USAF MQ-9s were not on a list of aerial assets being used by NORTHCOM to collect against cartels for the border mission. NORTHCOM oversees the U.S. military response on the southern border.
“We do not release specific information regarding ISR (intelligence, surveillance and reconnaissance) missions,” NORTHCOM told us. “However, the Department of Defense employs AISR (aerial intelligence, surveillance, and reconnaissance) capabilities in support of the southern border mission. To date, there have been a total of 347 ISR missions conducted in support of southern border operations utilizing various platforms. Various aerial intelligence, surveillance, and reconnaissance aircraft from the U.S. Army, U.S. Navy, and U.S. Air Force are supporting USNORTHCOM’s southern border mission. Air Force AISR platforms include the U-2 Dragon Lady, RC-135 Rivet Joint, and the RQ-4 Global Hawk. The U.S. Army ISR asset is the MQ-1 Gray Eagle.”
NORTHCOM declined to say if any of these missions flew over Mexico.
You can read more about the Dragon Lady and Rivet Joint flights along the border in our story on the subject here and here.
While MQ-9s are not on its list, NORTHCOM collects data from a wide array of sources.
“We recently established the Joint Intelligence Task Force Southern Border, which is headquartered in Tucson, Arizona, along with — at a CBP facility,” NORTHCOM commander Gen. Gregory M. Guillot testified earlier this year before Congress. “And what we do is we bring in interagency, DOD and Intel community feeds and fuse it and redistribute that information from there. That has led to unparalleled sharing of intelligence data on this mission set that used to be available but not all processed from one location.”
Today’s MQ-9 flight was launched a week after The New York Times reported that Trump “secretly signed a directive to the Pentagon to begin using military force against certain Latin American drug cartels that his administration has deemed terrorist organizations, according to people familiar with the matter.”
Considered the administration’s most aggressive step so far in its campaign against cartels, the “order provides an official basis for the possibility of direct military operations at sea and on foreign soil against cartels,” the publication reported. “U.S. military officials have started drawing up options for how the military could go after the groups, the people familiar with the conversations said, speaking on the condition of anonymity to discuss the sensitive internal deliberations.”
"(《世界人权宣言》) Times does not offer specifics about what actions the military may take against the cartels, however we previously discussed at length what some of those options might be. ISR flights would be launched as part of any operations.

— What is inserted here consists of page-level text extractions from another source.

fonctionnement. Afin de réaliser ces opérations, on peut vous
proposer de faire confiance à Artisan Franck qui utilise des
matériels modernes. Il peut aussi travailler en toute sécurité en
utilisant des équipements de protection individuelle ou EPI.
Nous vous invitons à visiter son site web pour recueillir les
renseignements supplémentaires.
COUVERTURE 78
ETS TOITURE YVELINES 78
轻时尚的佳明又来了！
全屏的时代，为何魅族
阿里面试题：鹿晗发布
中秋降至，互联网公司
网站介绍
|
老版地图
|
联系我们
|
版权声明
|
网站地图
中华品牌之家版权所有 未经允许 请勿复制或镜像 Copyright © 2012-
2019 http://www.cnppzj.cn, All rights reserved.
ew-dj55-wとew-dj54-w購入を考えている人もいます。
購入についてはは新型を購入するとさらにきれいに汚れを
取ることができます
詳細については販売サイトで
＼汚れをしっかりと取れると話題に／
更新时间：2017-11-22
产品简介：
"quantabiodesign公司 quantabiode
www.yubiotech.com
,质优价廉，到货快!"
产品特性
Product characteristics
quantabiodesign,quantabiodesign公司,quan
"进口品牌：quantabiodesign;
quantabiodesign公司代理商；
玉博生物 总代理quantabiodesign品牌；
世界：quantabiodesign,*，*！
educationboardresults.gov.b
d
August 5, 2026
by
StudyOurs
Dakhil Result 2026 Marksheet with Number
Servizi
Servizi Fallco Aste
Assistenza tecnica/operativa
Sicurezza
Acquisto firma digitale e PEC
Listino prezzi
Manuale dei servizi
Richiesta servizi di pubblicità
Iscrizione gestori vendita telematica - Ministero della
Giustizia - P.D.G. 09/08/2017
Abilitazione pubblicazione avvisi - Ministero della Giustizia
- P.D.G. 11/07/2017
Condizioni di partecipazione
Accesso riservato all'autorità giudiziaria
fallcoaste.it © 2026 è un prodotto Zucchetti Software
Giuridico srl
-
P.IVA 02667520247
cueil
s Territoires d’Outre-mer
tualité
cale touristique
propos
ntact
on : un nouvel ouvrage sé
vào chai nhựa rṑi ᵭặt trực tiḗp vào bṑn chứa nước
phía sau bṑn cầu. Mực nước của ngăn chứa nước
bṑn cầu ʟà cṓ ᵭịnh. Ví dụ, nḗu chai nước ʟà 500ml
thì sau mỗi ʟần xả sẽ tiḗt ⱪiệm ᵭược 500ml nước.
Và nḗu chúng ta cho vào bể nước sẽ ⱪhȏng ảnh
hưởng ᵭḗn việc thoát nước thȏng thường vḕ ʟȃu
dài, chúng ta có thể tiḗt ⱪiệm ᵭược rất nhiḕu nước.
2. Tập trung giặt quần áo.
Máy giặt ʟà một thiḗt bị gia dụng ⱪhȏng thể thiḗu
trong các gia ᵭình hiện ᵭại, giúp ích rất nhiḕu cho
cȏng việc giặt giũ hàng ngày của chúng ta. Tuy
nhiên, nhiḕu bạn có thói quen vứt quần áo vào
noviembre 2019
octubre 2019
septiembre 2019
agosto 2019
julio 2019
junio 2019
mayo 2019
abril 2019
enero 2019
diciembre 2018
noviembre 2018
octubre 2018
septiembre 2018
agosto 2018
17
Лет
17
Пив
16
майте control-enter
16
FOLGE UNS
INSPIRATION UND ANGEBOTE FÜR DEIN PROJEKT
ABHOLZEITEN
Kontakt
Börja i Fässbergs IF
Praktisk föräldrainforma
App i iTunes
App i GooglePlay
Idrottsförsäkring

Seeing this flight show up on FlightRadar24 validated what cartel trackers have thought about these drones.
“We have seen CBP drones magically appear in the Gulf of Mexico, so I wouldn’t consider this new, but it’s the first definitive proof we have them operating in Mexico,” Ritondale told us.
Though the MQ-9 let its location be known for hours, given the secret nature of these operations, we may never learn its true mission.